A barebones way of sending messages as a Slack Bot in C-Sharp.
Grab a DLL, whether it is a precompiled one found in releases or one built manually.
You can add the module to your project in Visual Studio by right-clicking on the References in the solution explorer, clicking Add Reference, and adding a new reference to SlackIntegration.dll where you have it stored.
using SlackIntegration;
namespace Example
{
public class ExampleClass
{
// Create a new, empty SlackBot
readonly SlackBot TestBot = new SlackBot();
// Store the webhooks URL that your Slack Bot uses to interface with a workspace channel
readonly string ChannelURL = "https://hooks.slack.com/services/Your/Web-Hooks-URL";
public void Main()
{
// int Slackbot.Send(string url, string data) -> int statuscode
Bot.Send(ChannelURL, "Hello World!");
}
}
}First, clone the source then navigate into it.
clone https://github.com/ethanavatar/C-Sharp-Slack-Integration.git
cd C-Sharp-Slack-IntegrationThen build using:
dotnet buildThen dll will be stored in bin/Debug/<framework>/SlackIntegration.dll
The provided precompiled versions are built using .NET Standard 2.0 which should work in most cases nowadays. However, it may not work if your project is targeting a version of .NET Standard or .NET Core older than 2.0, or .NET Framework older than 4.6.1 (among others that havent been tested).

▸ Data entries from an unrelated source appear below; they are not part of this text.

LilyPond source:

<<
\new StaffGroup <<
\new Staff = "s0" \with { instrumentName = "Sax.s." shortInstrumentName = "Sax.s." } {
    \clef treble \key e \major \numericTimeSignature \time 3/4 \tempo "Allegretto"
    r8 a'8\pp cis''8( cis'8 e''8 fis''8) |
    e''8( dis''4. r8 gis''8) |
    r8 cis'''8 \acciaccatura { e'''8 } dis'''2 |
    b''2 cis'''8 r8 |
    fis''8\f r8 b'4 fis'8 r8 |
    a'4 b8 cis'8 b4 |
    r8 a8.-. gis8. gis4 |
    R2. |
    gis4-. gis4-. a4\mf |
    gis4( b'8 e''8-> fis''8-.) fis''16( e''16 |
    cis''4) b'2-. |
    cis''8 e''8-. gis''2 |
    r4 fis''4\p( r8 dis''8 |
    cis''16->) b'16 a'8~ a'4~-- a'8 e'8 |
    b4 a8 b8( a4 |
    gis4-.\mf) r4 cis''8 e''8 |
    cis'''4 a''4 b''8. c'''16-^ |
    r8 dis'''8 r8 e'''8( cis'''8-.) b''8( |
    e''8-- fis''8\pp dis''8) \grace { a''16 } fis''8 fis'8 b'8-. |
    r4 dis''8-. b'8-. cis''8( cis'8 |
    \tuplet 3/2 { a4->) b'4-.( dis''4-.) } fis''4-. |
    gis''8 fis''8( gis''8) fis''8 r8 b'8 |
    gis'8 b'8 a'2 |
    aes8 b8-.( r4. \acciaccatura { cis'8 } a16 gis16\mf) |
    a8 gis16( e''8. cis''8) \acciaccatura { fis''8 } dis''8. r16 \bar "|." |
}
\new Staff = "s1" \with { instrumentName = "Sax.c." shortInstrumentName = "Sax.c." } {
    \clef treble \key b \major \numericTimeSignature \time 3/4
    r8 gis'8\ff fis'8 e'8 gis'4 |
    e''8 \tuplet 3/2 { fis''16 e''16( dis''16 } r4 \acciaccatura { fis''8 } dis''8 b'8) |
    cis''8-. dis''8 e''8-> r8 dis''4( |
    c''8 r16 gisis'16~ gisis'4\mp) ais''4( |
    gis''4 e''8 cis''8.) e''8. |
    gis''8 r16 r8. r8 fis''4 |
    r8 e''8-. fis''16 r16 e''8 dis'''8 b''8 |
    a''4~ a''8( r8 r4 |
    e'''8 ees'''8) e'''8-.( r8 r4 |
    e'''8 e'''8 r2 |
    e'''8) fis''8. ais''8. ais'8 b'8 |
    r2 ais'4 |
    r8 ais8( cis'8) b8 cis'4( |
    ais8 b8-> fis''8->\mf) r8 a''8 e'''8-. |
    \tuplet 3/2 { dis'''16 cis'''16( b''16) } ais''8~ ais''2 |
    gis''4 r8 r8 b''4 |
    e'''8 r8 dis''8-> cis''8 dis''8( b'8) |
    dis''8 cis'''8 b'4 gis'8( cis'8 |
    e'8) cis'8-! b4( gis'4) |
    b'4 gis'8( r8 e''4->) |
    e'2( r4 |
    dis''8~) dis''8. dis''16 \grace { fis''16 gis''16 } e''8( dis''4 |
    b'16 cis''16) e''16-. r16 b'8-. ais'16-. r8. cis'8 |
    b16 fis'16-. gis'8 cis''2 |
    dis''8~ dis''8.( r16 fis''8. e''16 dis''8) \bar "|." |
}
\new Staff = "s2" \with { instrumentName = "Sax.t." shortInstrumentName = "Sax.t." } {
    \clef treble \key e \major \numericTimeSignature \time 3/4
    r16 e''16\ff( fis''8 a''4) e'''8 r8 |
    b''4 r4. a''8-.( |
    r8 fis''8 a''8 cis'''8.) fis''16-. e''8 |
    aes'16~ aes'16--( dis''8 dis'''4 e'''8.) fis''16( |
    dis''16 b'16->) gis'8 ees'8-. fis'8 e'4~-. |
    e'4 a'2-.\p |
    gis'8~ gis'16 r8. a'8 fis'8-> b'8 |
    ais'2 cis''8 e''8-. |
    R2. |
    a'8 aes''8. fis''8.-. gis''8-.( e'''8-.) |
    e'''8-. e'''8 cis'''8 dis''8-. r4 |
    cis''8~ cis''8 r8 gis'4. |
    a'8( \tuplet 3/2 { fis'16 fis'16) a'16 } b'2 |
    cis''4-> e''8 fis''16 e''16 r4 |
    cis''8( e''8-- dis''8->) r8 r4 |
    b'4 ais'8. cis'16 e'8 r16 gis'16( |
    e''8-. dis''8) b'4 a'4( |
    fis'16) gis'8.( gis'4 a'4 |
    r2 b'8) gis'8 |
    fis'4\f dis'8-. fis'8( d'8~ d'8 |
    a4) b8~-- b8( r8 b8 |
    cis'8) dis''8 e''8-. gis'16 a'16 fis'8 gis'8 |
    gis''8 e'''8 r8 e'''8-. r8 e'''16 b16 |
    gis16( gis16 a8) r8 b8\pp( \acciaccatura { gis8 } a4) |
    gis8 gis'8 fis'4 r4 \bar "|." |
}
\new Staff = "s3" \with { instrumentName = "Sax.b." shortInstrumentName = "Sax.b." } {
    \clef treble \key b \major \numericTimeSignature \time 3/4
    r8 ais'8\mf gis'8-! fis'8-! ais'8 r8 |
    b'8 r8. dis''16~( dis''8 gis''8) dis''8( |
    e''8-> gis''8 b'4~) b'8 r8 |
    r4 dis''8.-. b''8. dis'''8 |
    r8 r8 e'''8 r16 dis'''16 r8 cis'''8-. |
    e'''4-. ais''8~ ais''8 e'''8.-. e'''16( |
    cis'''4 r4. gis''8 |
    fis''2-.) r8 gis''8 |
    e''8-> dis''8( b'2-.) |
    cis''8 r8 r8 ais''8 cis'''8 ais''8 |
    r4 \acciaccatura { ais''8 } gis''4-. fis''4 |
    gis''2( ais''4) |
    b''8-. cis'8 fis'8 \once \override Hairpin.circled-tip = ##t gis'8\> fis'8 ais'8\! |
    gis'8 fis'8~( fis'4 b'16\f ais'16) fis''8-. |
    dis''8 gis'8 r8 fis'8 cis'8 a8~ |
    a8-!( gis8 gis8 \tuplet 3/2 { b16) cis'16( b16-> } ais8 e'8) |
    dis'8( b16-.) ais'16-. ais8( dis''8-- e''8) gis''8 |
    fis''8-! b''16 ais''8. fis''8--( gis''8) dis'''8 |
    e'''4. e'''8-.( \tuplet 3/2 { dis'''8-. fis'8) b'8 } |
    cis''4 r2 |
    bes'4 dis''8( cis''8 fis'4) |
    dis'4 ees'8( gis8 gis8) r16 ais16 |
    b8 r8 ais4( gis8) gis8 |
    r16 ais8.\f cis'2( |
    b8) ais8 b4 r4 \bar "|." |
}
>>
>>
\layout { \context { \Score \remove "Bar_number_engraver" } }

In these cases you can build using a different target framework.
Open the SlackIntegration.csproj file and change the value of <TargetFramework> from netstandard2.0 to a different valid framework version. See here for a list of valid framework versions. Not all versions within the previously stated "rule of thumb" have been tested. Some may require modifications and/or external toolkits in order to build properly.
For example, to build using .NET Framework 4.7.1, SlackIntegration.csproj should look like this:
<Project Sdk="Microsoft.NET.Sdk">
<PropertyGroup>
<TargetFramework>net471</TargetFramework>
</PropertyGroup>
</Project>I am still relatively new to C-Sharp so contributions are greatly appreciated, as I will likely learn a lot from any critisism there might be. Despite it being a small project, I will try to make it as easy and useful as possible in the name of experience, and every piece of input counts.